Guildford United Kingdom Biochemistry Bioinformatics Cell Biology Genetics Immunology Microbiology Molecular Biology Virology

About the Project

The outcome of virus infection varies between hosts, from asymptomatic infection to lethality, as seen currently with SARS-CoV-2. Often there is no indication of eventual outcome at onset of symptoms. The paradigm of a virus that has lost the ability to cause disease (without compromising immunogenicity) is live attenuated vaccines (LAV). LAV trigger an immune response that is not followed by signs of illness, therefore similar to what asymptomatic carriers may show. This project will study the early immune response to virus infection and determine the transcriptomic signatures characterising the different phases of disease using attenuated and virulent viruses. We will use state-of-the-art single-cell RNA sequencing (scRNAseq) during vaccinia virus infection, a well-established model that allows for carefully-controlled comparison of virulent (at lethal and sublethal doses) and avirulent strains. The rich dataset obtained by scRNAseq will be validated and studied in detail using multiple immunological and virological assays. The results will uncover signatures predictive of disease severity and will inform the design of live attenuated viral vaccines.

Applications are invited for a 3.5-year PhD studentship within the molecular virology group led by Dr Carlos Maluquer de Motes at the University of Surrey (United Kingdom). In recent years, the group has identified cellular mechanisms that modulate immune responses and how these are modulated by ubiquitin ligases as well as viruses. For a flavour of what we do, please see references below. We are now seeking to recruit a motivated and inquisitive individual interested in the interface between immunity and viruses and with experience on (or willing to learn) computational transcriptomics and state-of-the-art molecular biology techniques.

The project will be performed in the Maluquer Lab at the University of Surrey ( in close collaboration with Dr David Ulaeto at Dstl, where the candidate will be expected to spend some time.

A 3.5-year fully funded studentship includes stipend, full fees and a research grant starting in October 2022. To be eligible for this funding, applicants must be a UK national. Applicants must also clear administrative checks from the sponsor.

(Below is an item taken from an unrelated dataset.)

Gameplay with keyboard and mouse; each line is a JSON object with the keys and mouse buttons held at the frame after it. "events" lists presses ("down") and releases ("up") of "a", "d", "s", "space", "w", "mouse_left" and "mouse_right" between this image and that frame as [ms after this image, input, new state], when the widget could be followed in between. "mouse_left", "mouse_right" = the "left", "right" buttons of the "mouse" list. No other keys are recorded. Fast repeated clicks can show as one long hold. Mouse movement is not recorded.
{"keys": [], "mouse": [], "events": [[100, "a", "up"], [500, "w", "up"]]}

More information on the School of Biosciences and Medicine and Dstl.

Entry requirements

A First or Upper Second-Class Honours degree from the UK (or equivalent qualification from international Institutions) or Masters degree in a relevant subject area.

English language requirements: An IELTS Academic of 6.5 or above with 6 in each individual category (or equivalent qualification from other agencies).

How to apply

Applications should be submitted via the online application portal for Biosciences and Medicine PhDs.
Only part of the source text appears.